Records for this exercise:
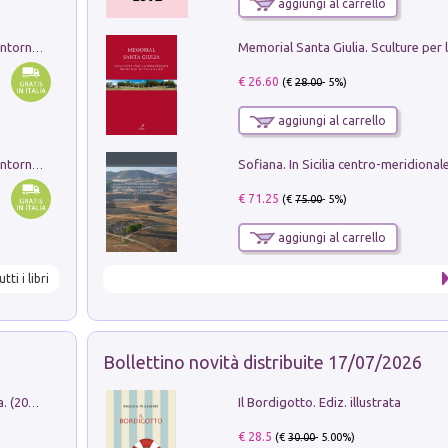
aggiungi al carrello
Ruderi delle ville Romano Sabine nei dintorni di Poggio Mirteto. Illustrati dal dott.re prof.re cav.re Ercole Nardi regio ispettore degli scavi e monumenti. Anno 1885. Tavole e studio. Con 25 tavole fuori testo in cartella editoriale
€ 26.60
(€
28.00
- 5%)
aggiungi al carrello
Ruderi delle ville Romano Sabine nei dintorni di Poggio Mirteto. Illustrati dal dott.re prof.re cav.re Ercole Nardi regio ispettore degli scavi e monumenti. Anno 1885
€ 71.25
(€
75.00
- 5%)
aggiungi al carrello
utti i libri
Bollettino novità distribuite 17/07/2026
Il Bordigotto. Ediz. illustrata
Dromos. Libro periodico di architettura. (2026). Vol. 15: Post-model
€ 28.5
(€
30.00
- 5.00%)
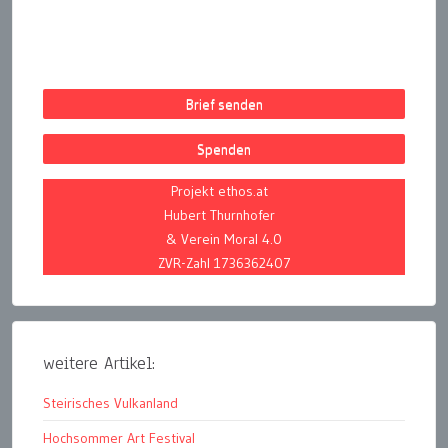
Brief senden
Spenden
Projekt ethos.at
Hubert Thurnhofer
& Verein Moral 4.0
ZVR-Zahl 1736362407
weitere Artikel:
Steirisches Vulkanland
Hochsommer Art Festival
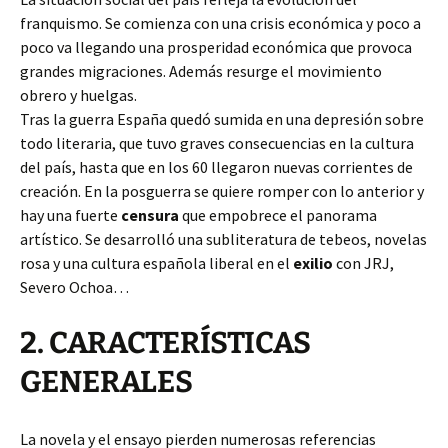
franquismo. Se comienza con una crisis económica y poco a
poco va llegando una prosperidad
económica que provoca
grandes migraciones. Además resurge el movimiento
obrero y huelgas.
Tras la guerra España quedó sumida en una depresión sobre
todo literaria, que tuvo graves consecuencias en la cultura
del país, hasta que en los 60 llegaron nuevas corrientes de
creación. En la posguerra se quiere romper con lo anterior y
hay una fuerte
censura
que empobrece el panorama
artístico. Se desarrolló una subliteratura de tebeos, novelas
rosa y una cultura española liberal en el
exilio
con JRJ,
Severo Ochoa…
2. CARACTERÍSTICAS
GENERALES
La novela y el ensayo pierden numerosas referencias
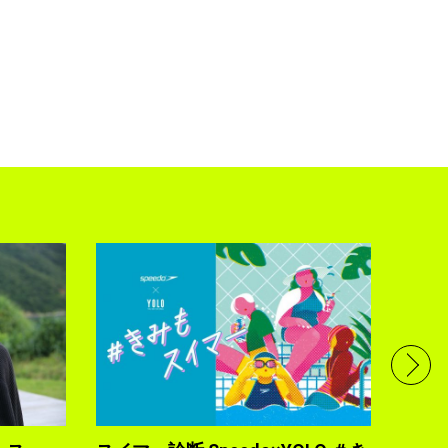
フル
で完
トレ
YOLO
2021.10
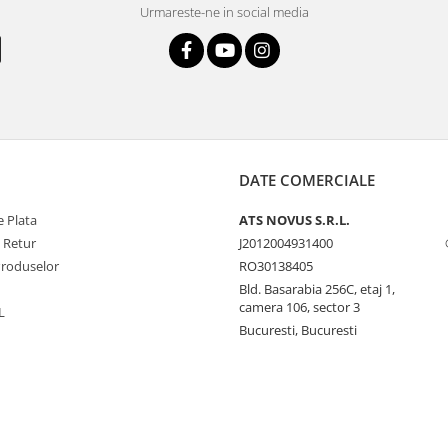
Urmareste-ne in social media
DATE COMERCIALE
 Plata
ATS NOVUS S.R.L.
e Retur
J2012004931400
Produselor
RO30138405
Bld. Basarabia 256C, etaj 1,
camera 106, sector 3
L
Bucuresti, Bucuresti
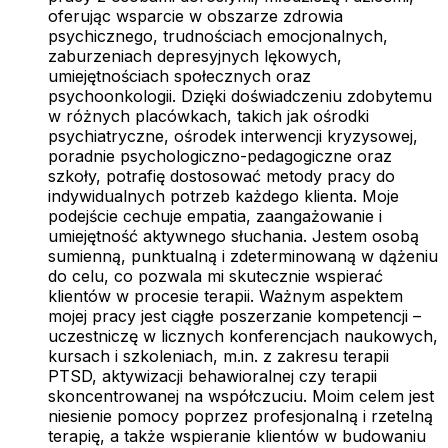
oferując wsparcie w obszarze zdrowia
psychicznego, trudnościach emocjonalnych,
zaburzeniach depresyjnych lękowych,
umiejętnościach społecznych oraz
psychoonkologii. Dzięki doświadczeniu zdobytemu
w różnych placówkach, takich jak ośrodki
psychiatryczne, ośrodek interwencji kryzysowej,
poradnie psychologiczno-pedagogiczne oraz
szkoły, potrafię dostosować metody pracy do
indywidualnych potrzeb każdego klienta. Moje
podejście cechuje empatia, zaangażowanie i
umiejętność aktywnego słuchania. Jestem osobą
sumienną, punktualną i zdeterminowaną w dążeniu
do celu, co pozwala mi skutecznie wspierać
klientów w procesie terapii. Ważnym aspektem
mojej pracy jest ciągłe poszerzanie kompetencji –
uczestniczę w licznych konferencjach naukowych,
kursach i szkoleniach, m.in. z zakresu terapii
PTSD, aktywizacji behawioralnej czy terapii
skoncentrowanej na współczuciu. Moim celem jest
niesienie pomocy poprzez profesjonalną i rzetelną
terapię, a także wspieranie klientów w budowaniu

About this exercise:
Please tally the lines of the items above that contain the string "pracy", with case counting, and reply with the number alone.

Answer to the problem:
2